Maybe he’d heard that she was going to be stationed at the base in San Antonio and wanted to welcome her “home.” Or tell her how sorry he was for what’d happened to her. The latter would be far worse than the former so Jordan deleted that one without even listening to the voice mail Dylan had left. She didn’t have time for a blast from the past, especially when it would mean talking about wounds—both old and new ones.
She quickly went through the rest of the list. There was a call from her good friend and occasional boyfriend, Lieutenant Colonel Theo Shaw, but it could wait because Theo was no doubt just checking on her. Too bad that she needed to be checked on.
And Theo knew that firsthand.
Jordan knew it, as well, but he’d have to wait. She didn’t delete his voice mail, though, the way she had Dylan’s, and she kept scrolling. Crap. There were seven calls from her cousin, Adele, and two from an unknown number.
Obviously, something had gone wrong.
But then, there was often something wrong when it came to Adele. She was Jordan’s first cousin, but they’d been raised together after Jordan’s aunt died from breast cancer when Adele was just a baby.
Since Jordan was six years older, she’d become the big sister. The kind of big sister that Adele thought should bail her out, repeatedly, when she got into tight spots. Which happened way too often. Adele considered herself an activist, always chasing some cause or another, but that chasing had often gotten her into trouble with the law.

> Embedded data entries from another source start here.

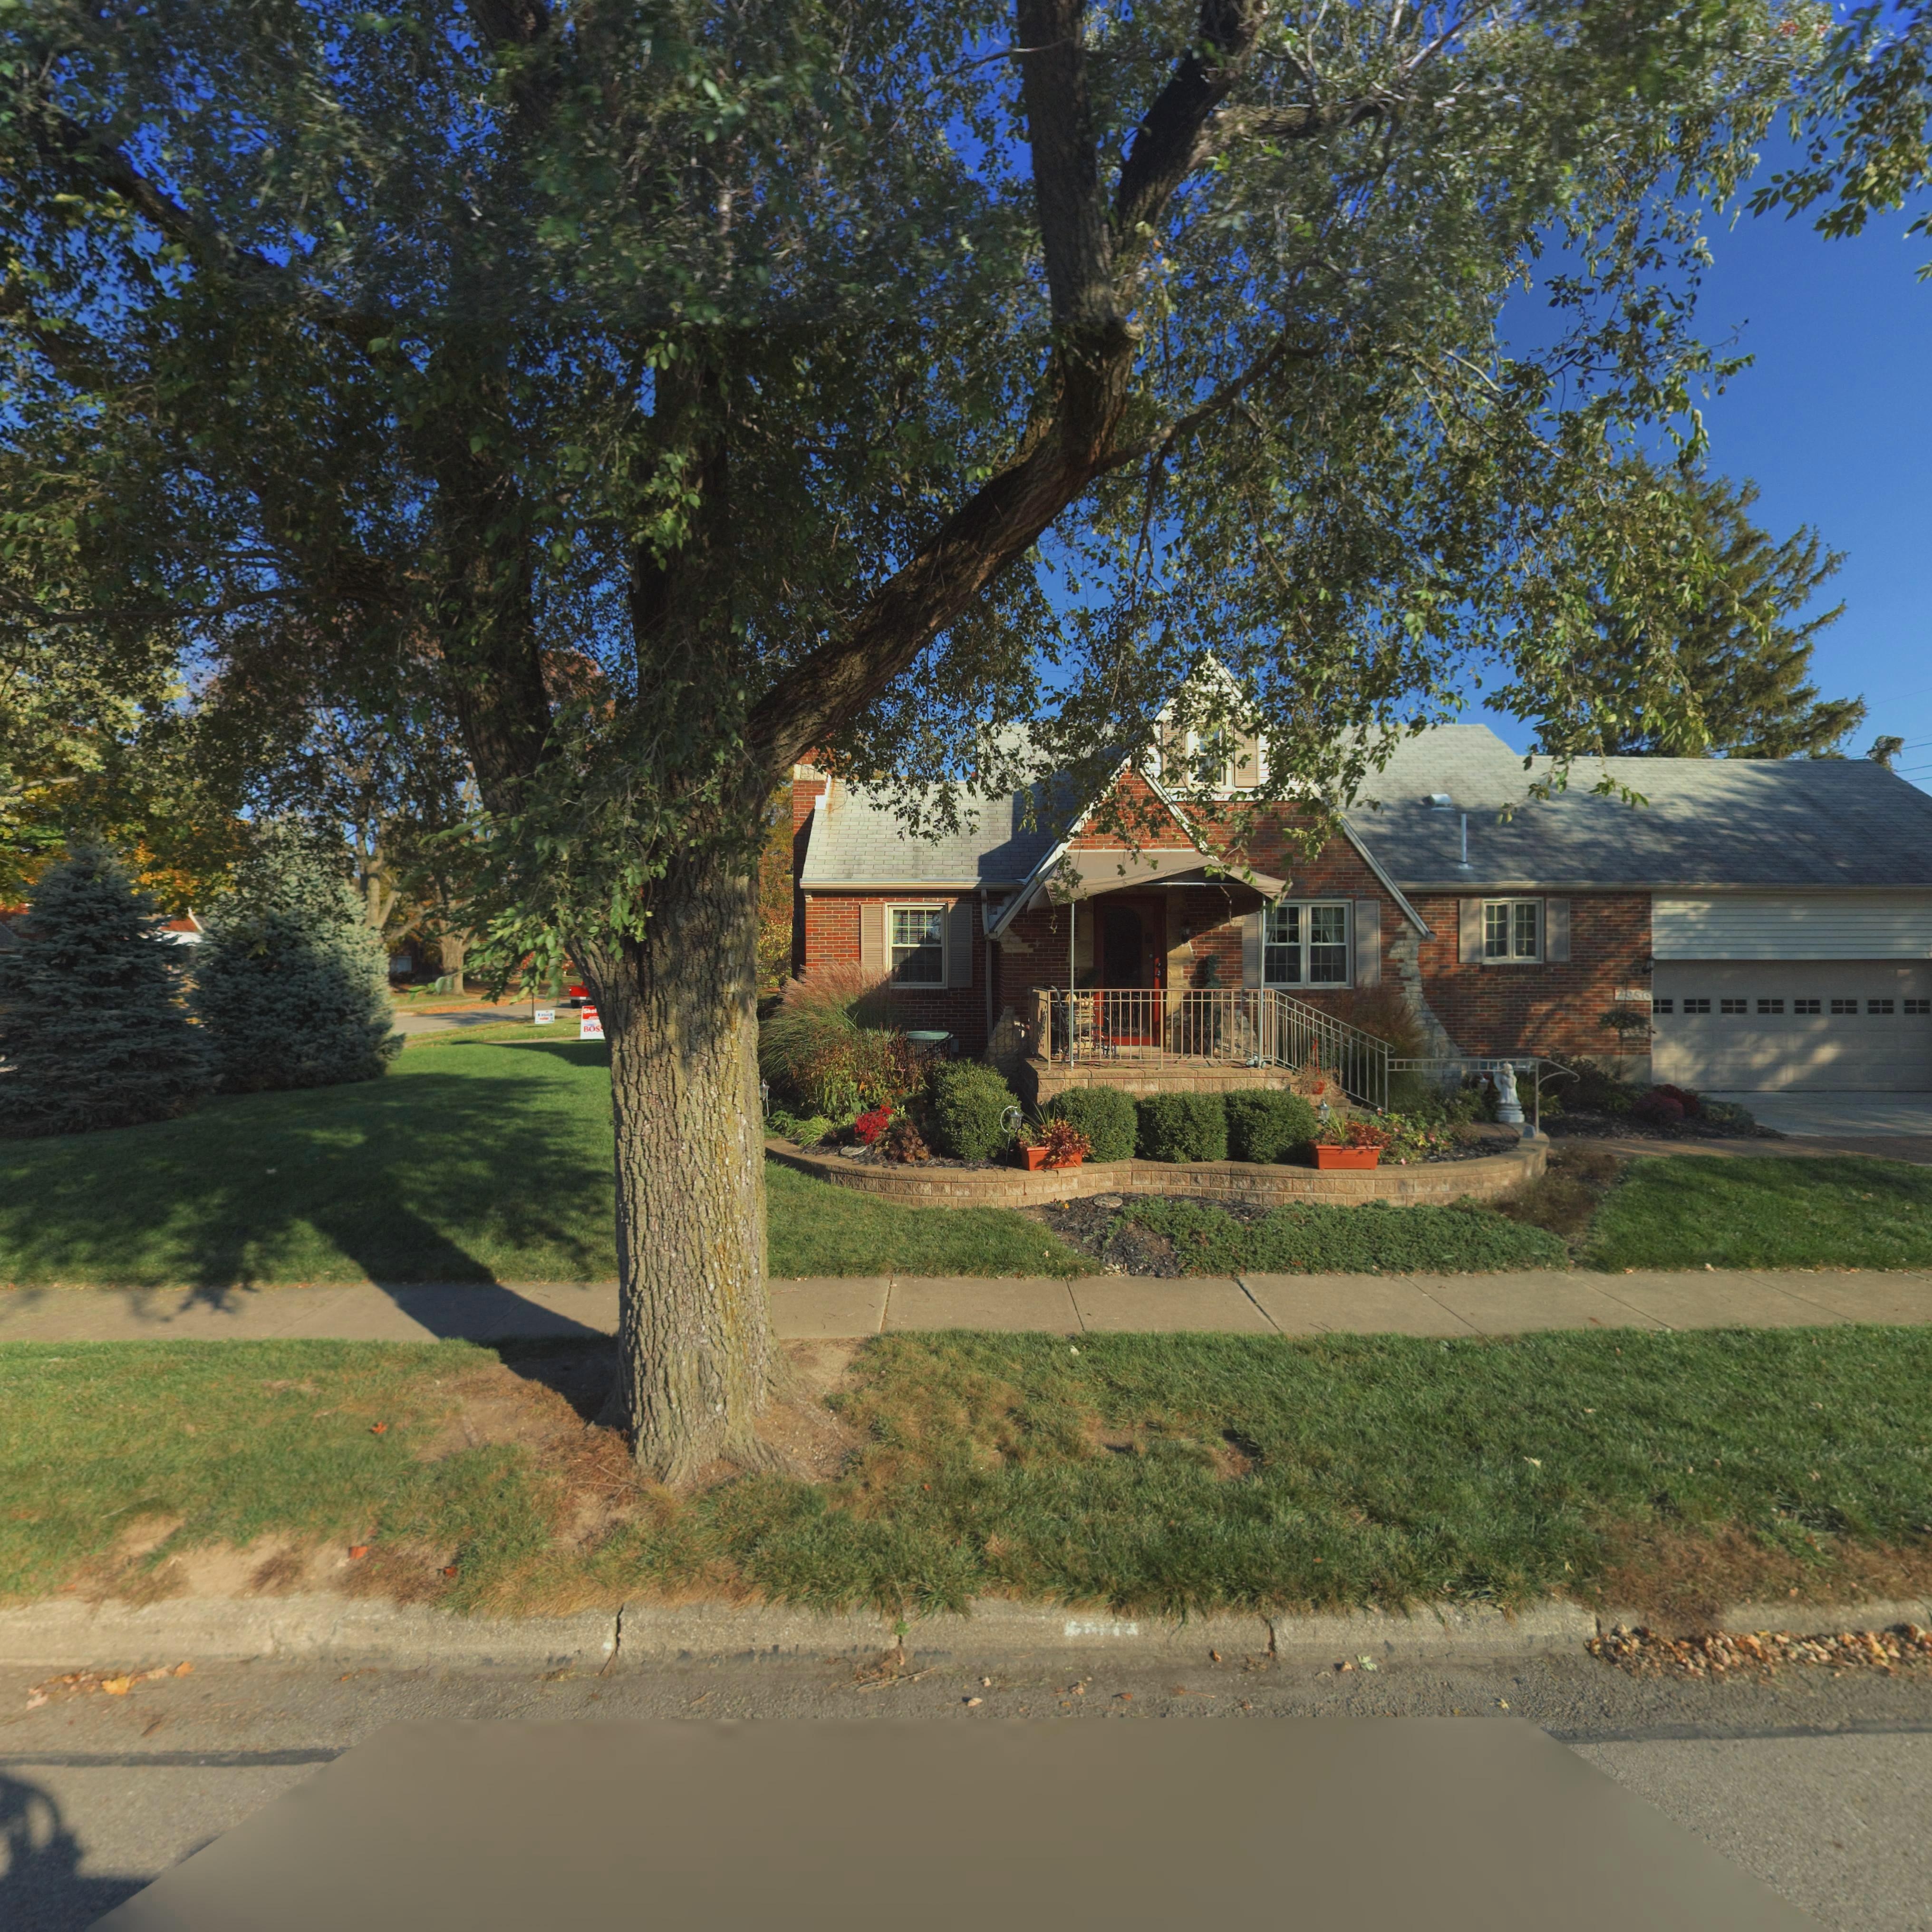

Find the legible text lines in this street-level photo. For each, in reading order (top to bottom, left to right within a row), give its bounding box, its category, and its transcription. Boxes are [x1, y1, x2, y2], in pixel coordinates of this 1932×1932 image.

[1616, 988, 1652, 1001] StreetNumber: 2956
[582, 1024, 601, 1034] None: BOS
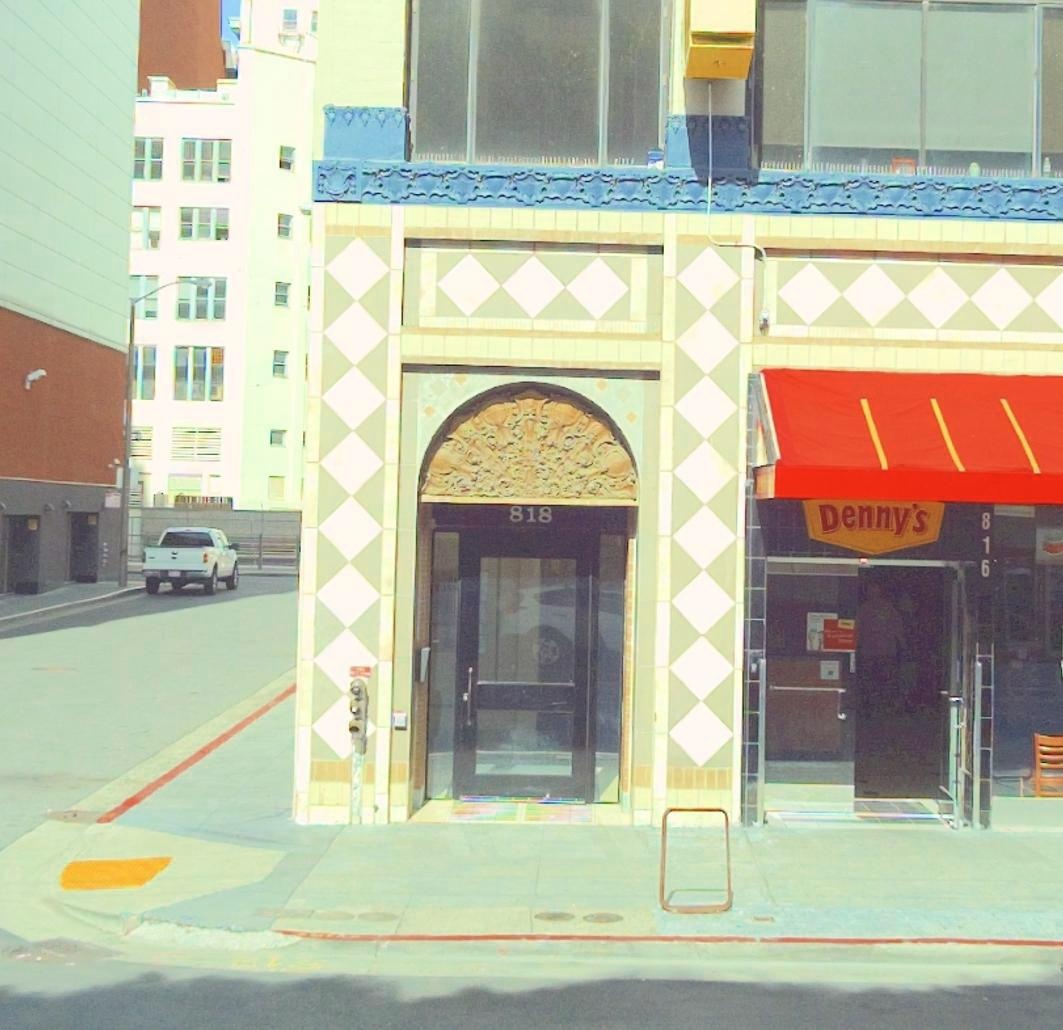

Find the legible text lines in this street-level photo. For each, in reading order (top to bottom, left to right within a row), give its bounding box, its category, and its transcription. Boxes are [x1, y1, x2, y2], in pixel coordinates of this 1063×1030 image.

[507, 503, 555, 527] StreetNumber: 818
[811, 499, 938, 541] BusinessName: Denny's
[978, 509, 995, 582] StreetNumber: 816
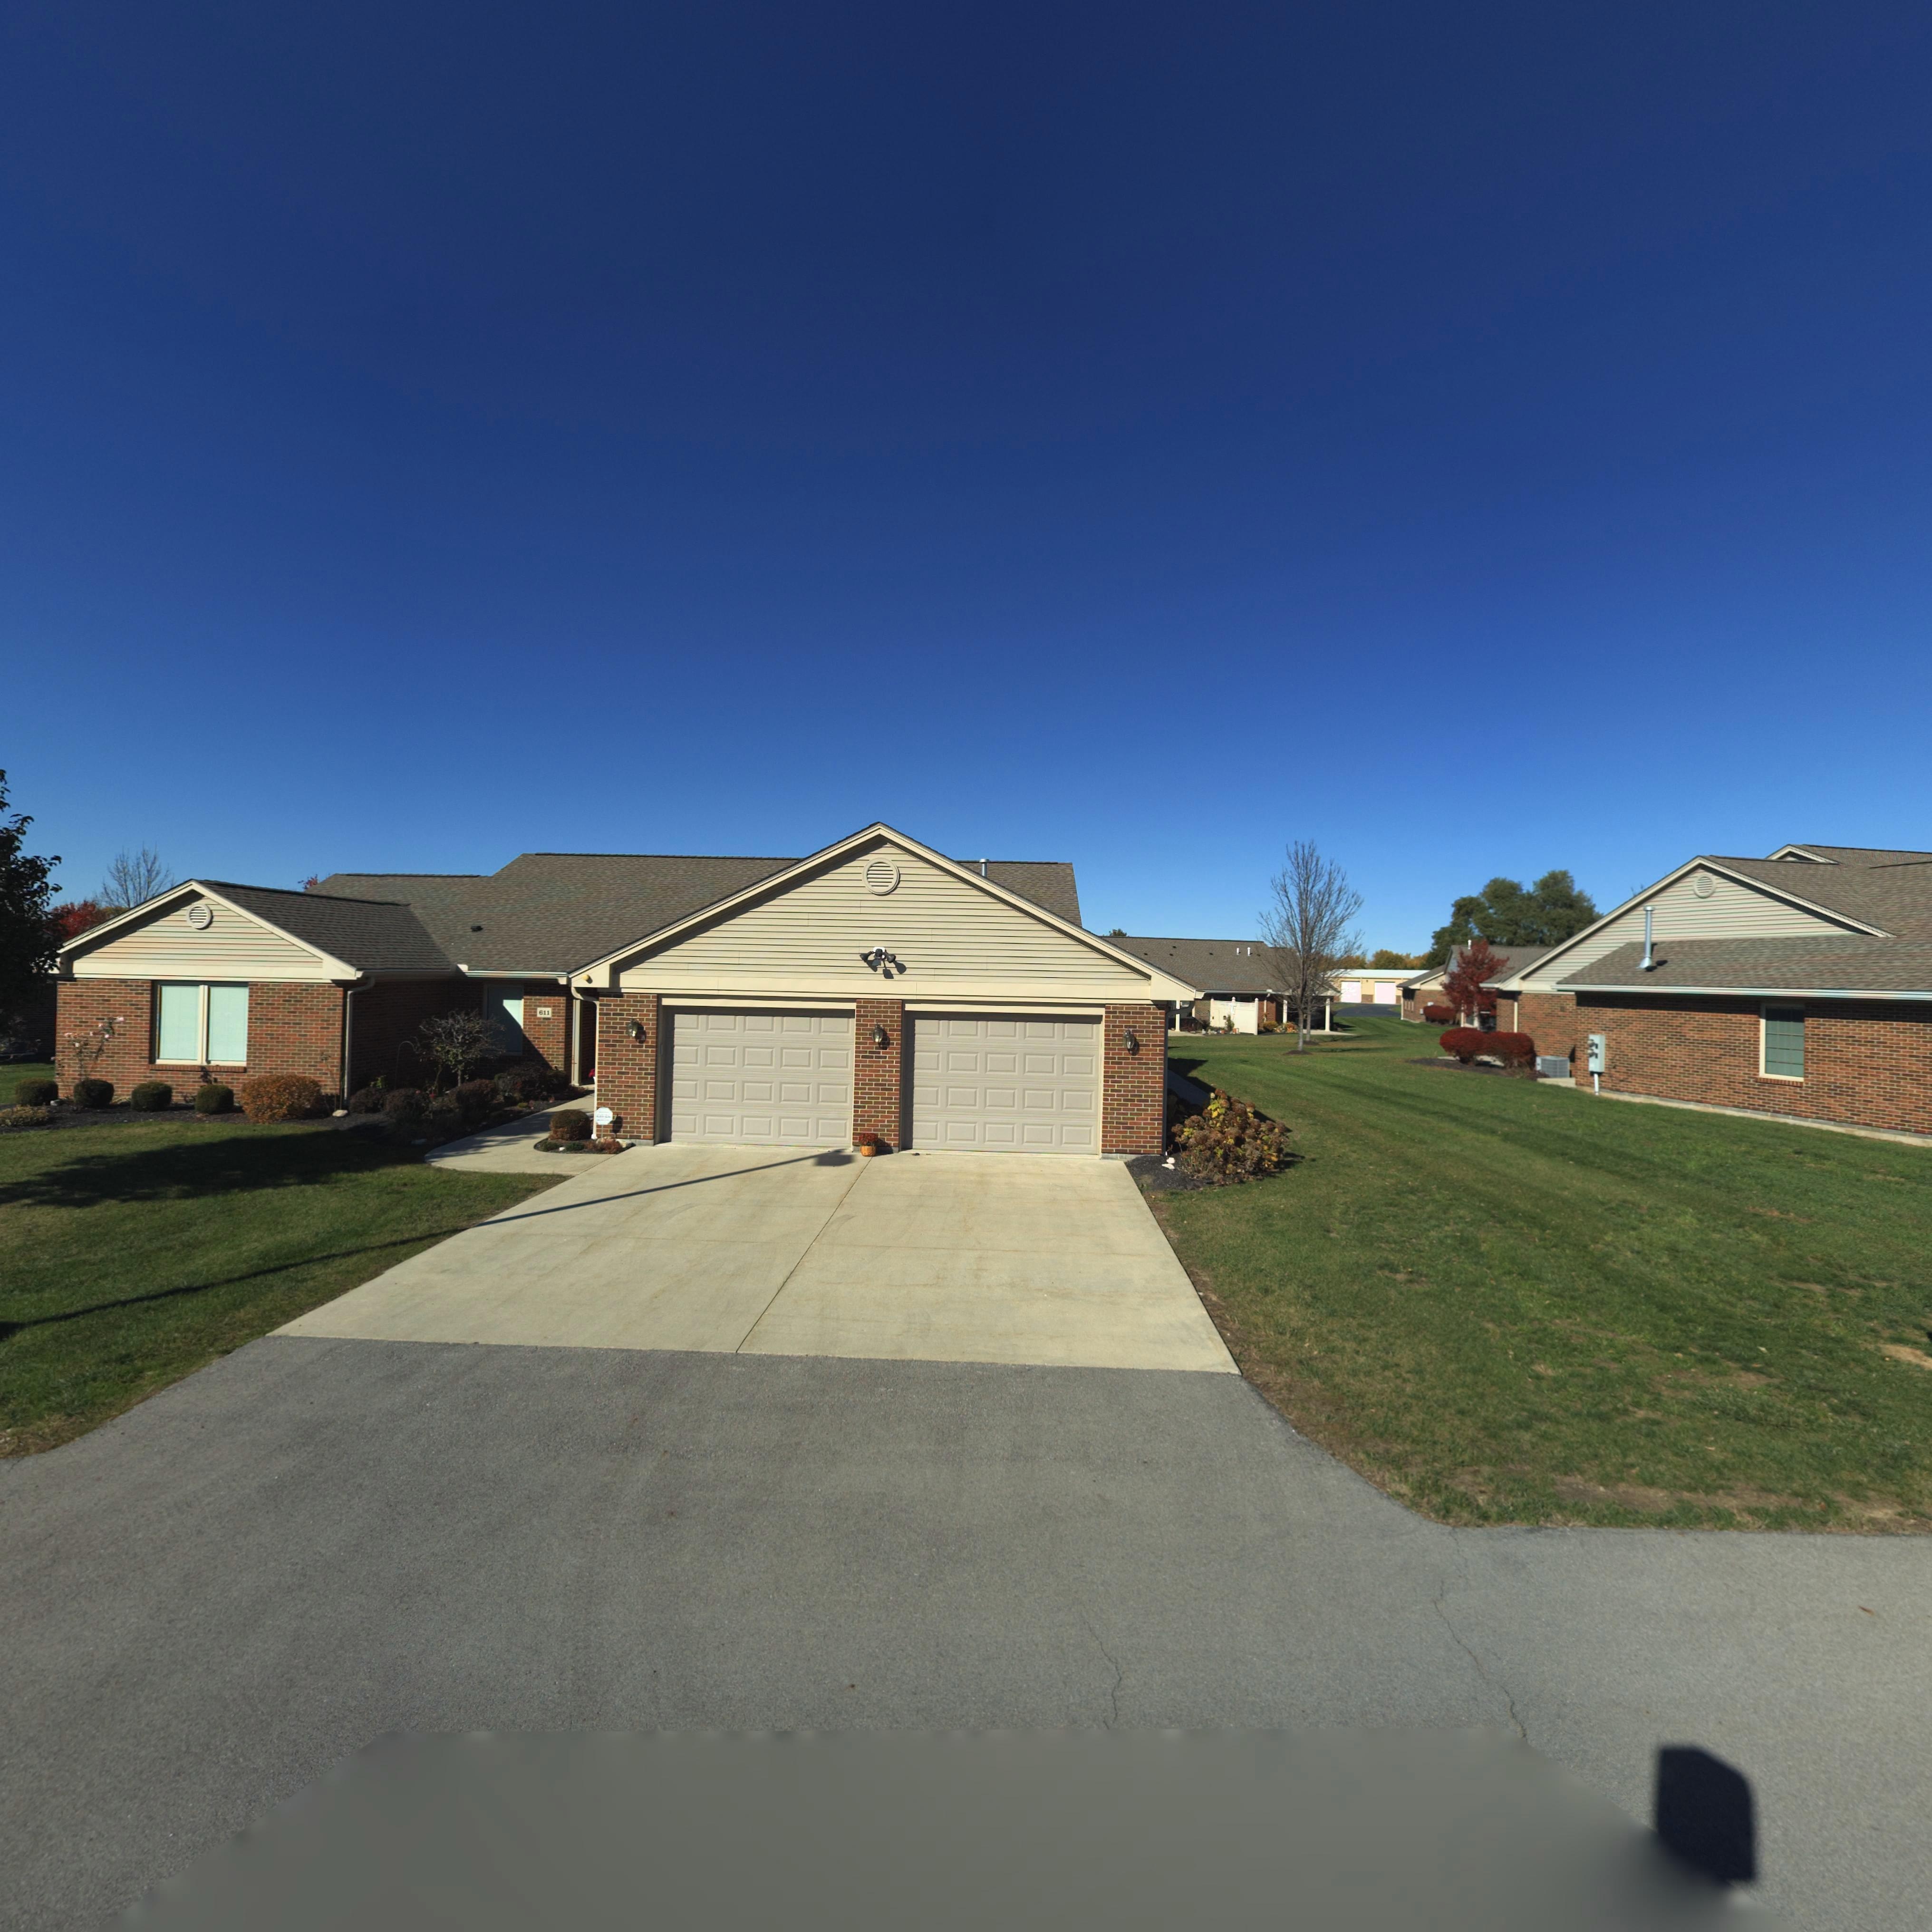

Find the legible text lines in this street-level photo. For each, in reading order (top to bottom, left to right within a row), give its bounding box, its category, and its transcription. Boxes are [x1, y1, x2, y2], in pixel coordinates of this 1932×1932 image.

“Welcome home, Major,” an elderly man said as he walked past Jordan.
It wasn’t unusual for strangers to greet her when she was in uniform. They often would thank her for her service, but even with the shady-bunny clothes, this man had obviously recognized her. That meant he’d likely seen the news stories about her. About the helicopter crash and her being taken captive.
Jordan still wasn’t able to say POW, but she suspected the news outlets here in the US had plastered those initials in their headlines. Ditto for her rescue, too.
“You’re a hero,” the man added.
No. She wasn’t. Far from it. Her rescuers were the real heroes. And Theo was part of that hero team that’d gone in and extracted Jordan and six others from what could have become a deadly situation.